**Goal of the exercise:**
Each line of data below is to be returned exactly, leaving out any picture.

________

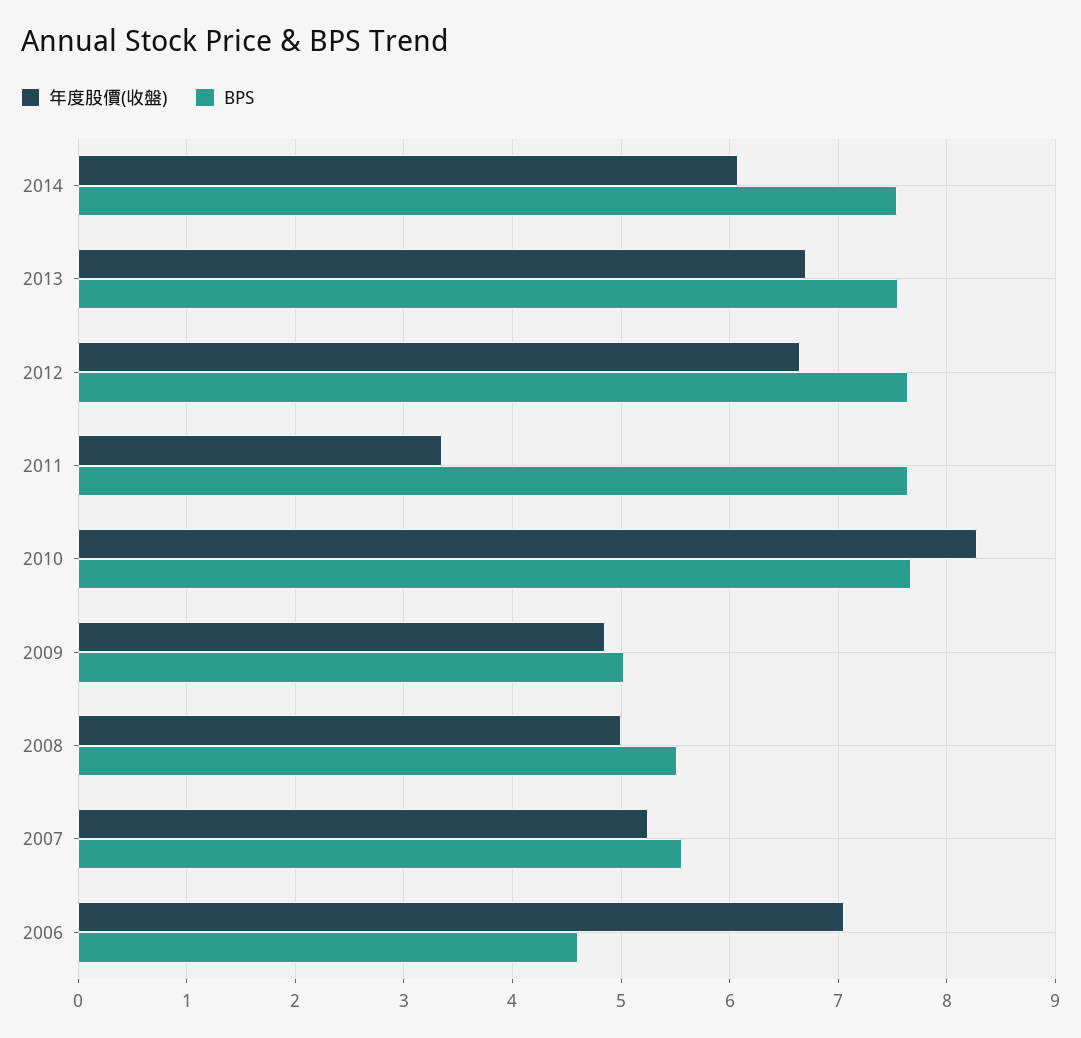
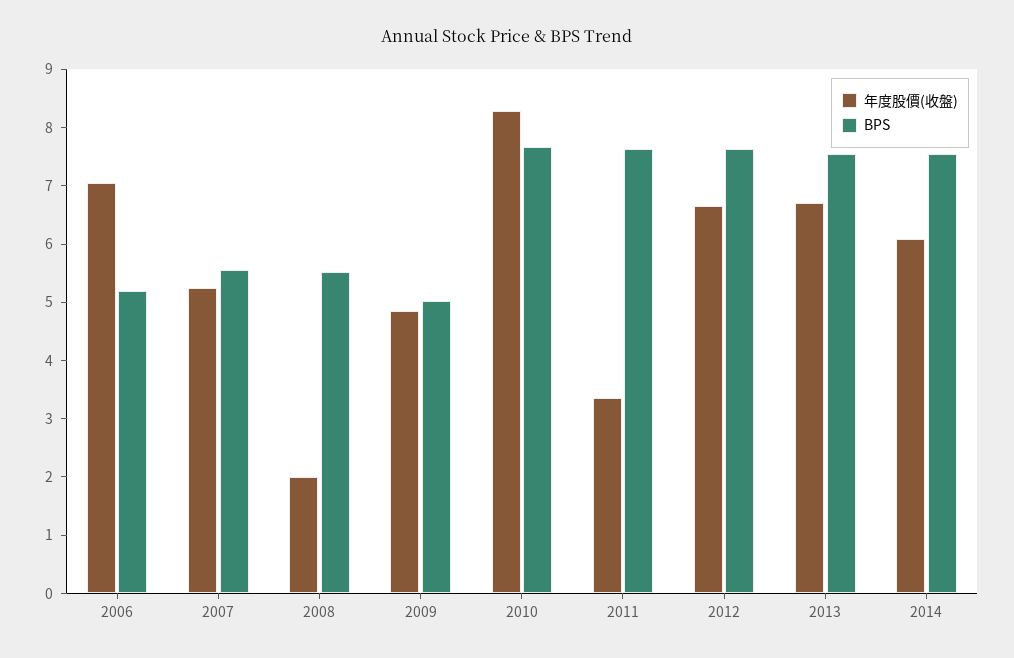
  {
    "年度股價(收盤)": {
      "2014": 6.1,
      "2013": 6.7,
      "2012": 6.7,
      "2011": 3.4,
      "2010": 8.3,
      "2009": 4.9,
-     "2008": 5,
+     "2008": 2,
      "2007": 5.3,
      "2006": 7.1
    },
    "BPS": {
      "2014": 7.5,
      "2013": 7.6,
      "2012": 7.6,
      "2011": 7.6,
      "2010": 7.7,
      "2009": 5,
      "2008": 5.5,
      "2007": 5.6,
-     "2006": 4.6
+     "2006": 5.2
    }
  }

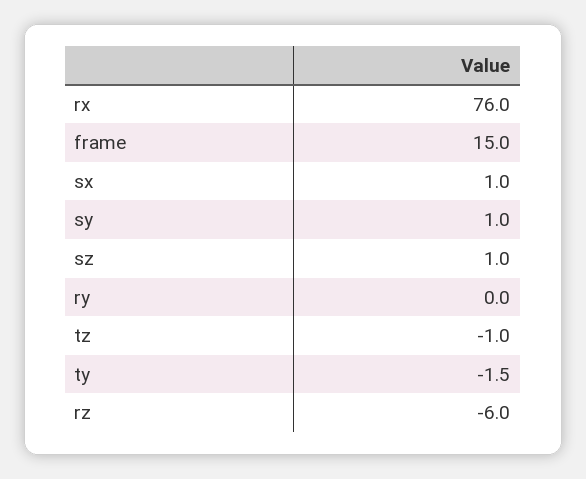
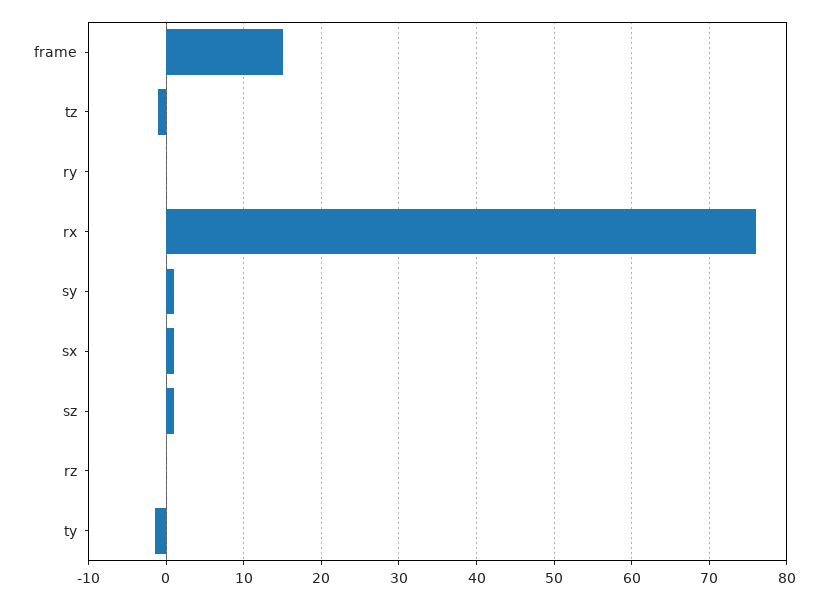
  {
    "rx": 76,
    "frame": 15,
    "sx": 1,
    "sy": 1,
    "sz": 1,
    "ry": 0,
    "tz": -1,
    "ty": -1.5,
-   "rz": -6
+   "rz": 0
  }

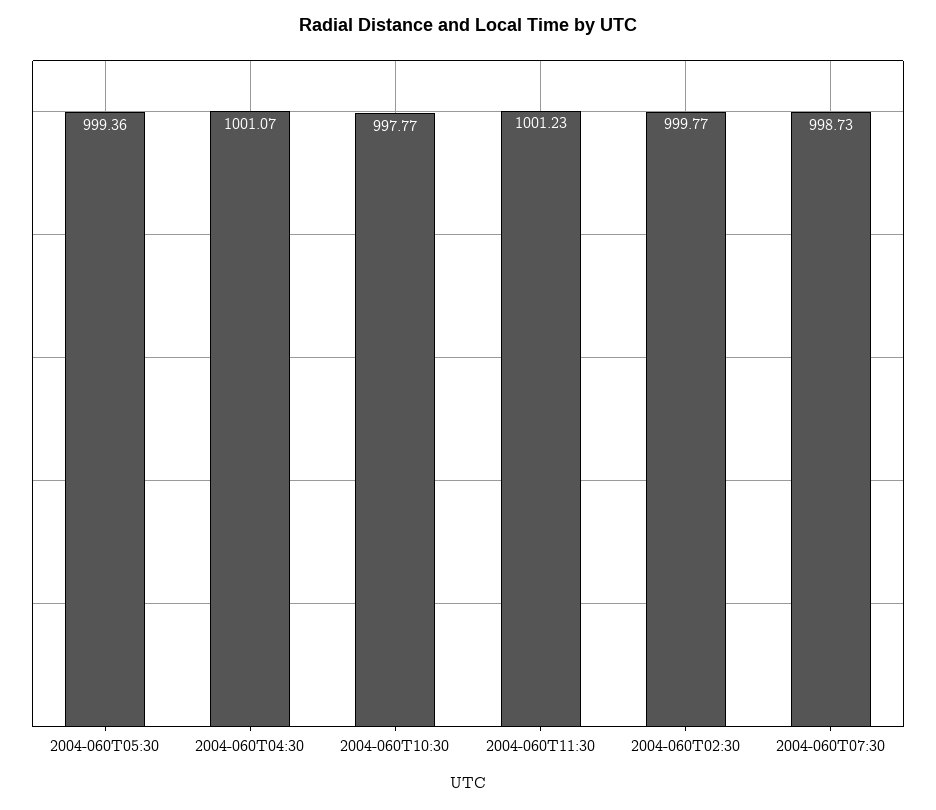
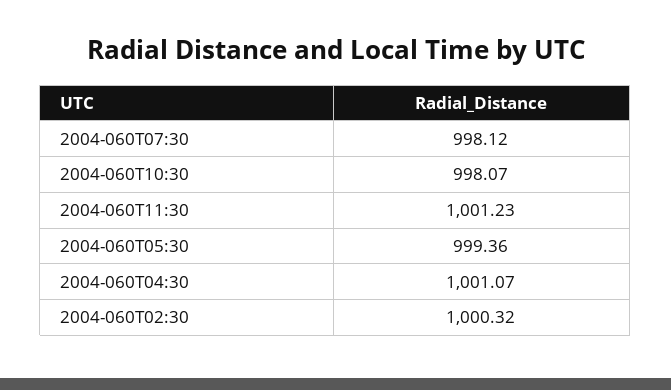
  {
    "2004-060T05:30": 999.36,
    "2004-060T04:30": 1001.07,
-   "2004-060T10:30": 997.77,
+   "2004-060T10:30": 998.07,
    "2004-060T11:30": 1001.23,
-   "2004-060T02:30": 999.77,
+   "2004-060T02:30": 1000.32,
-   "2004-060T07:30": 998.73
+   "2004-060T07:30": 998.12
  }

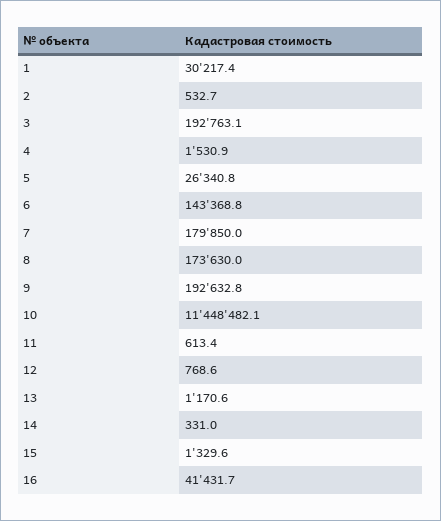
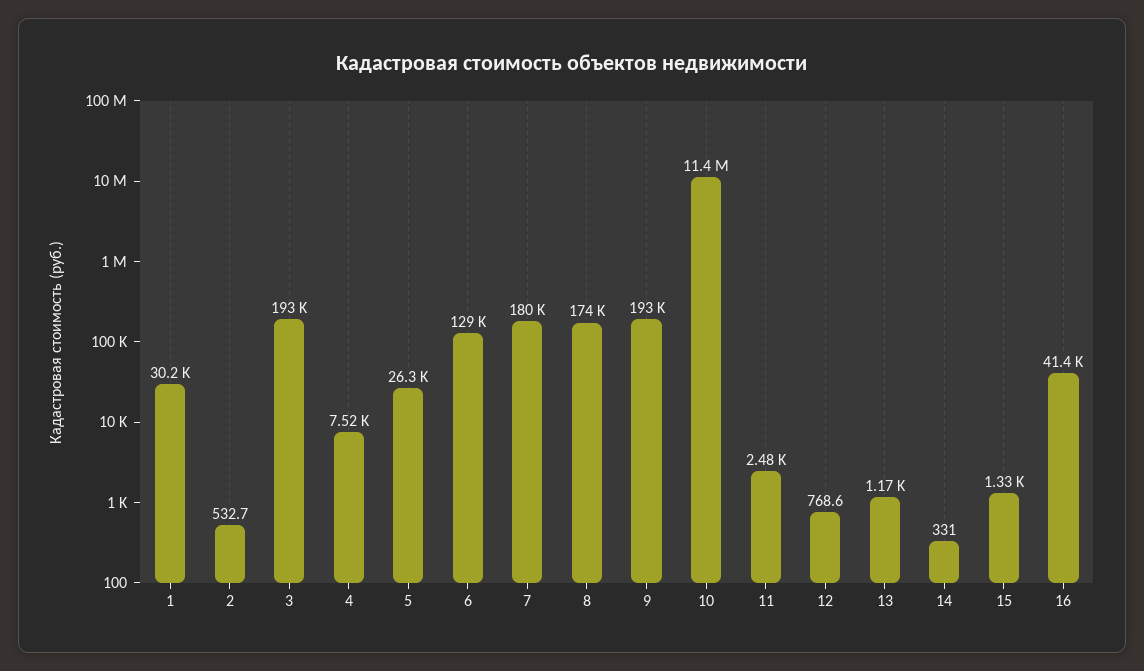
  {
    "1": 30217.4,
    "2": 532.7,
    "3": 192763.1,
-   "4": 1530.9,
+   "4": 7520,
    "5": 26340.8,
-   "6": 143368.8,
+   "6": 129000,
    "7": 179850,
    "8": 173630,
    "9": 192632.8,
    "10": 11448482.1,
-   "11": 613.4,
+   "11": 2480,
    "12": 768.6,
    "13": 1170.6,
    "14": 331,
    "15": 1329.6,
    "16": 41431.7
  }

________

**Task response:**
  {
    "年度股價(收盤)": {
      "2014": 6.1,
      "2013": 6.7,
      "2012": 6.7,
      "2011": 3.4,
      "2010": 8.3,
      "2009": 4.9,
-     "2008": 5,
+     "2008": 2,
      "2007": 5.3,
      "2006": 7.1
    },
    "BPS": {
      "2014": 7.5,
      "2013": 7.6,
      "2012": 7.6,
      "2011": 7.6,
      "2010": 7.7,
      "2009": 5,
      "2008": 5.5,
      "2007": 5.6,
-     "2006": 4.6
+     "2006": 5.2
    }
  }

  {
    "rx": 76,
    "frame": 15,
    "sx": 1,
    "sy": 1,
    "sz": 1,
    "ry": 0,
    "tz": -1,
    "ty": -1.5,
-   "rz": -6
+   "rz": 0
  }

  {
    "2004-060T05:30": 999.36,
    "2004-060T04:30": 1001.07,
-   "2004-060T10:30": 997.77,
+   "2004-060T10:30": 998.07,
    "2004-060T11:30": 1001.23,
-   "2004-060T02:30": 999.77,
+   "2004-060T02:30": 1000.32,
-   "2004-060T07:30": 998.73
+   "2004-060T07:30": 998.12
  }

  {
    "1": 30217.4,
    "2": 532.7,
    "3": 192763.1,
-   "4": 1530.9,
+   "4": 7520,
    "5": 26340.8,
-   "6": 143368.8,
+   "6": 129000,
    "7": 179850,
    "8": 173630,
    "9": 192632.8,
    "10": 11448482.1,
-   "11": 613.4,
+   "11": 2480,
    "12": 768.6,
    "13": 1170.6,
    "14": 331,
    "15": 1329.6,
    "16": 41431.7
  }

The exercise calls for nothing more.